[Dataset entries]
_ _ _ _ _
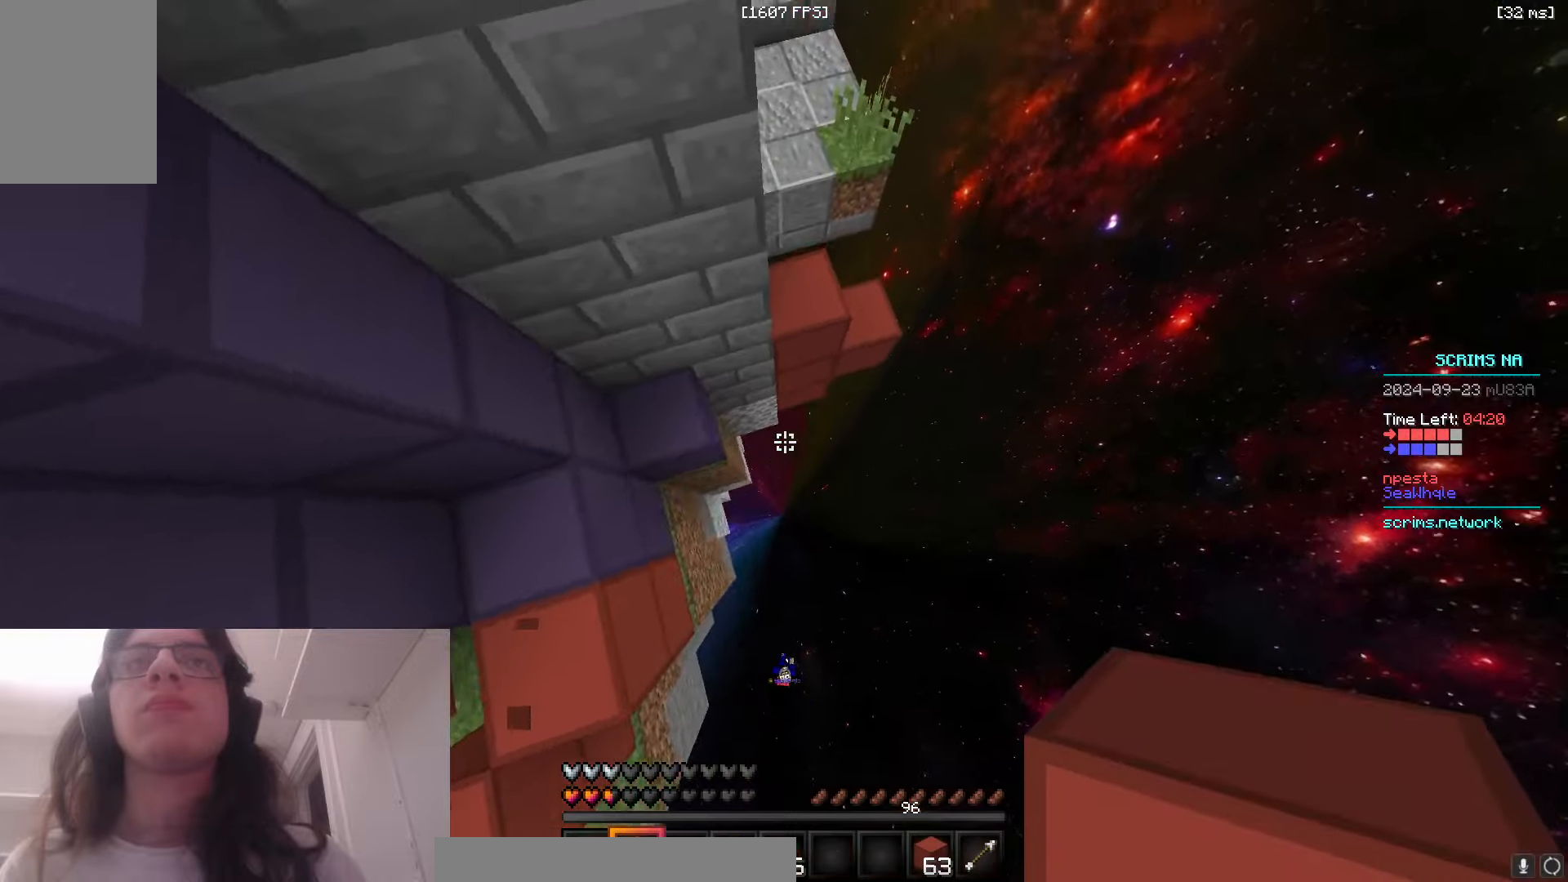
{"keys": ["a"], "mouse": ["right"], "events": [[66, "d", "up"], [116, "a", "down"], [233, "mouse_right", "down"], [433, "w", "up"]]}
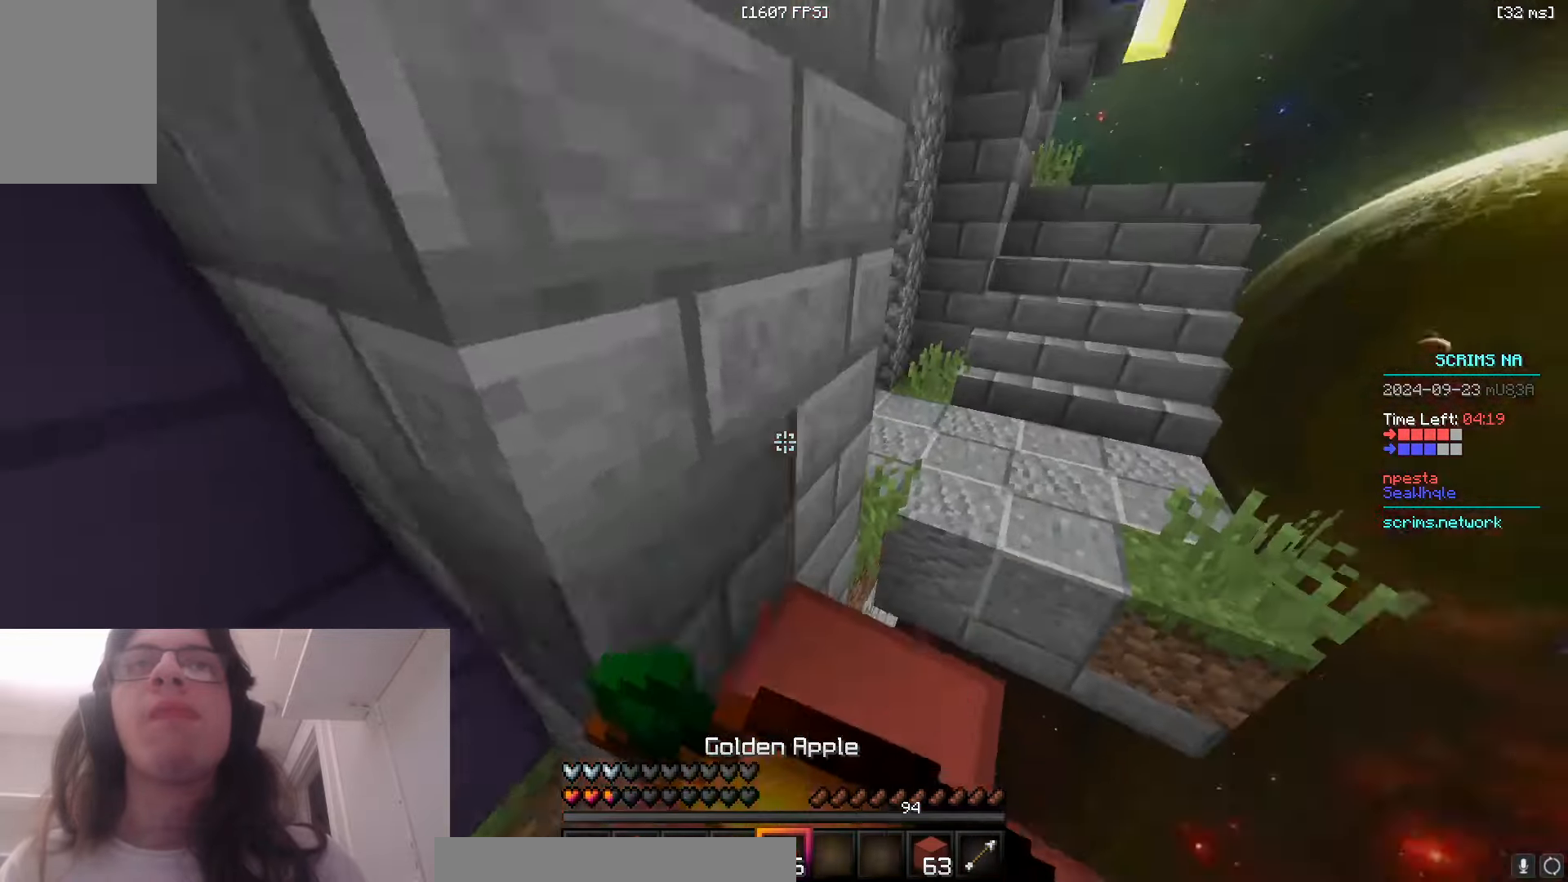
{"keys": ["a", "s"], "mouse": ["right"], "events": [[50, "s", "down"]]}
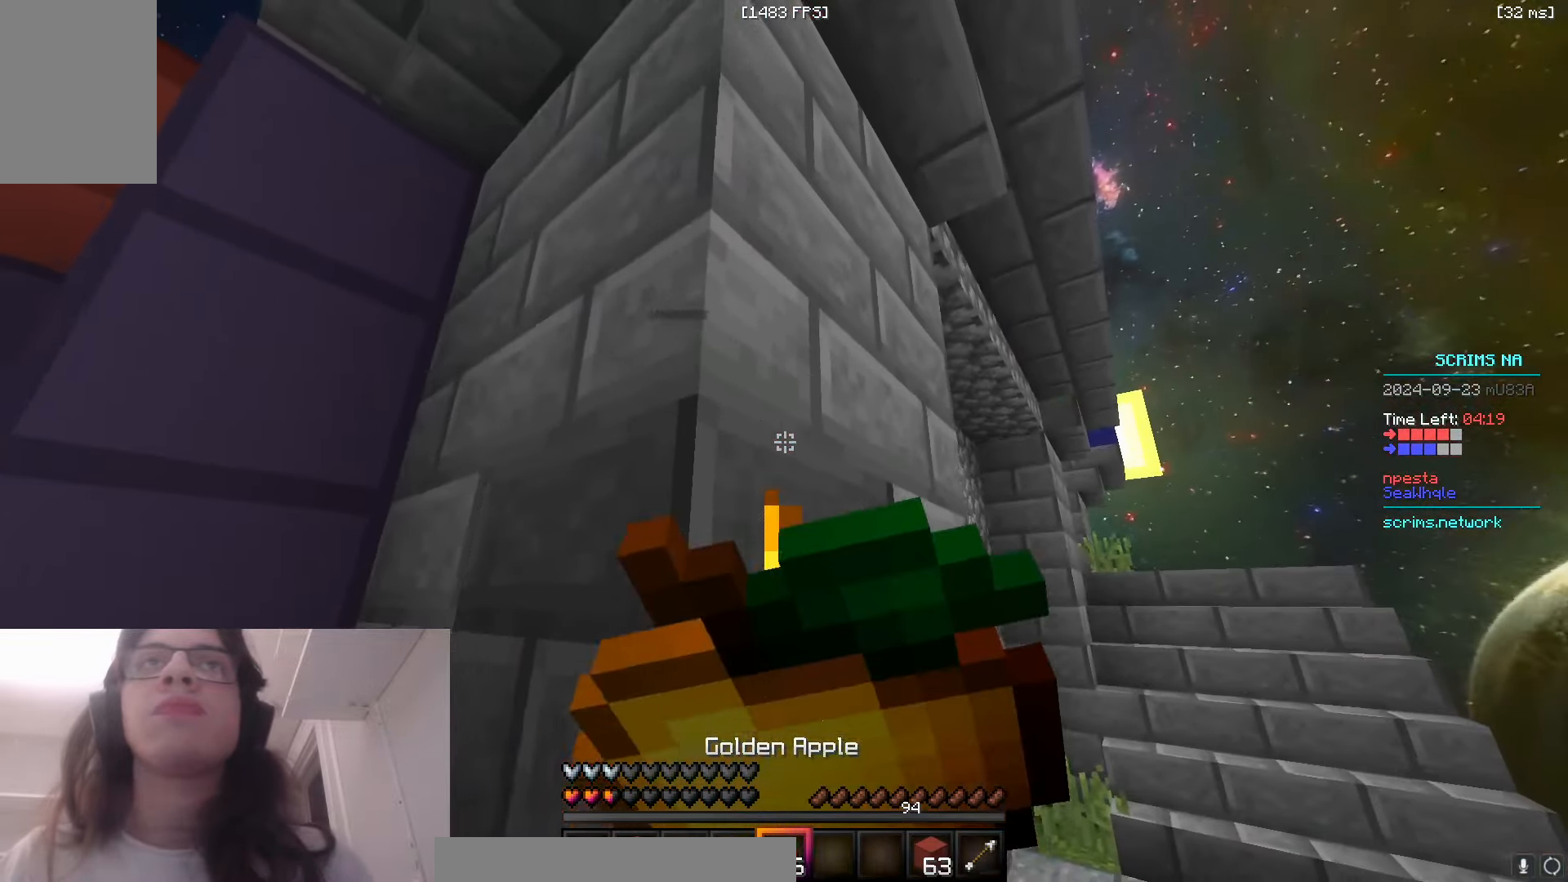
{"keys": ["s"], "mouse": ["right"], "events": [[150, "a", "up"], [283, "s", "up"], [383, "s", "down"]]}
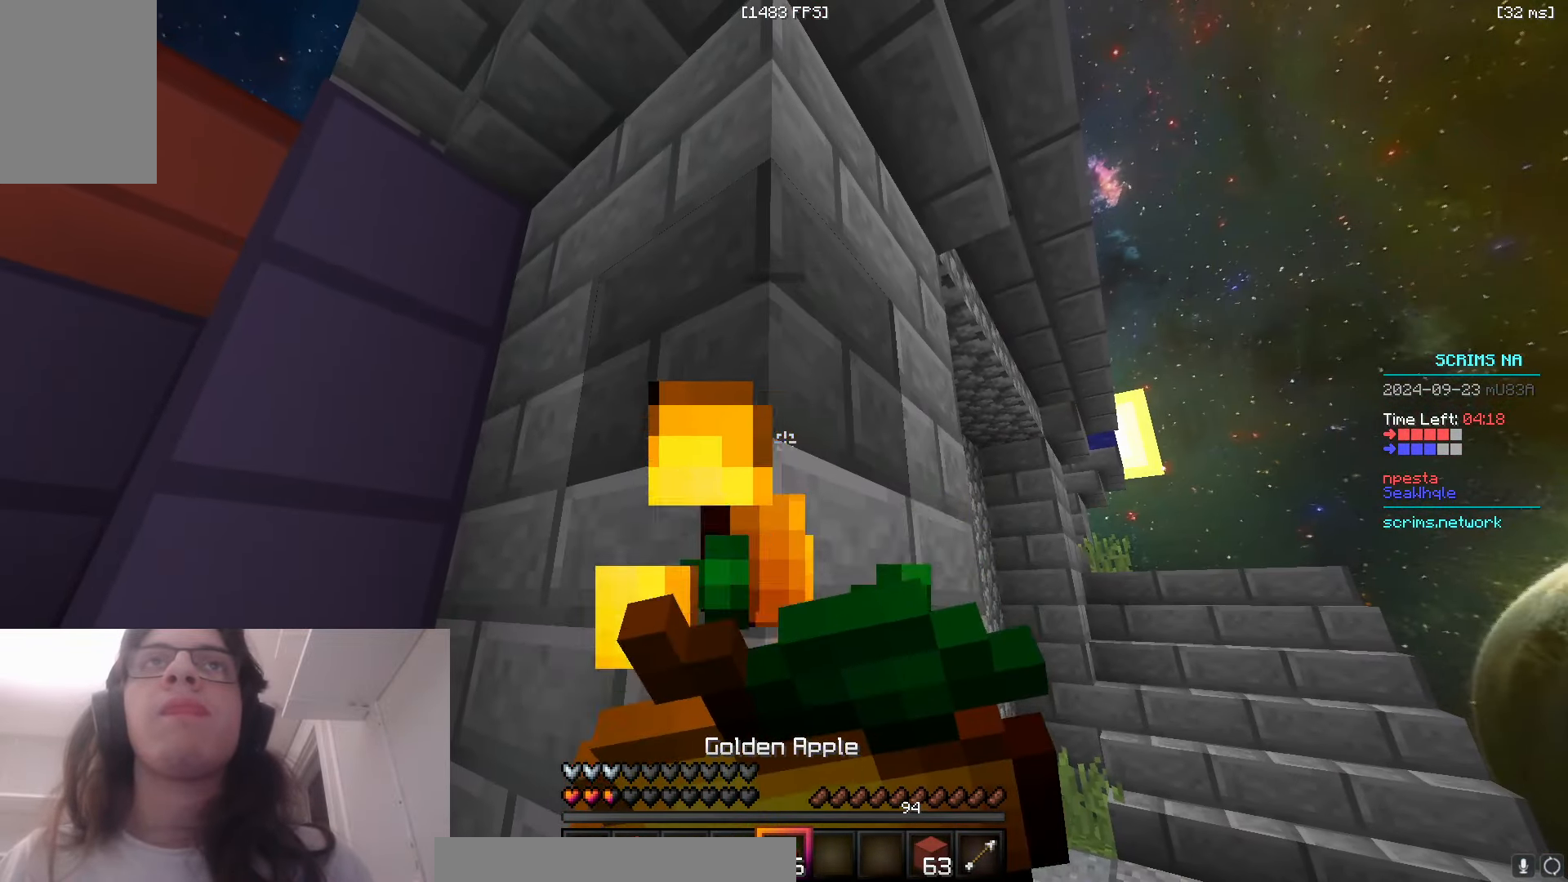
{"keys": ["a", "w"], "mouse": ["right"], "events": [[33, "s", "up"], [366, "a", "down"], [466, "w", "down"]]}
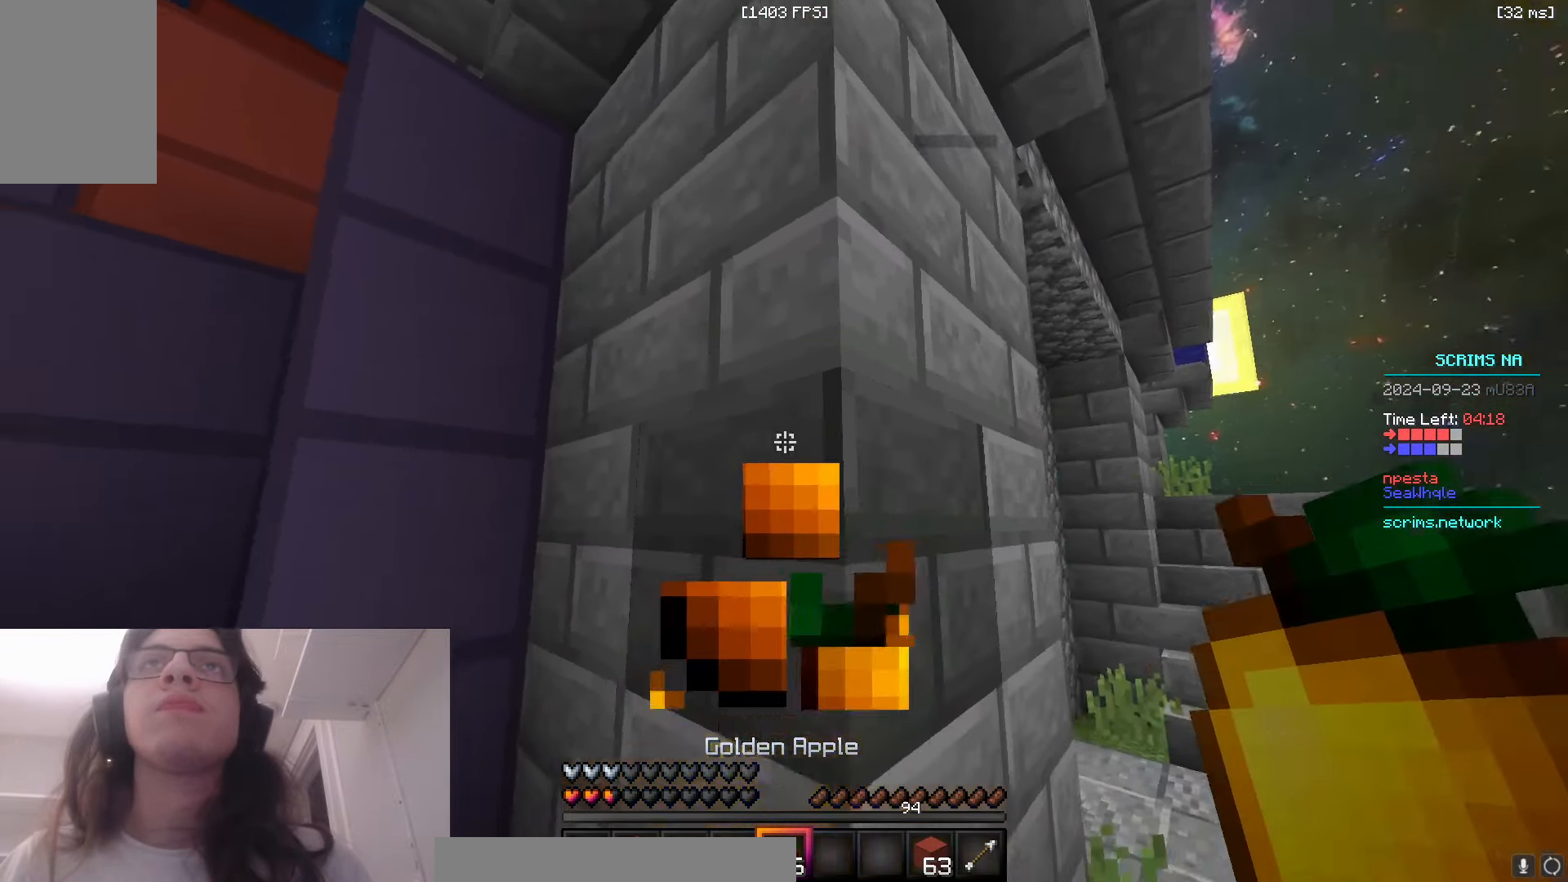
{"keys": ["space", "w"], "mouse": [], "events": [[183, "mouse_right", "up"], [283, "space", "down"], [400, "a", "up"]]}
_ _ _ _ _
> Task instructions
Return all the entries word for word, but omit any pictures they contain.

> Answer area
{"keys": ["a"], "mouse": ["right"], "events": [[66, "d", "up"], [116, "a", "down"], [233, "mouse_right", "down"], [433, "w", "up"]]}
{"keys": ["a", "s"], "mouse": ["right"], "events": [[50, "s", "down"]]}
{"keys": ["s"], "mouse": ["right"], "events": [[150, "a", "up"], [283, "s", "up"], [383, "s", "down"]]}
{"keys": ["a", "w"], "mouse": ["right"], "events": [[33, "s", "up"], [366, "a", "down"], [466, "w", "down"]]}
{"keys": ["space", "w"], "mouse": [], "events": [[183, "mouse_right", "up"], [283, "space", "down"], [400, "a", "up"]]}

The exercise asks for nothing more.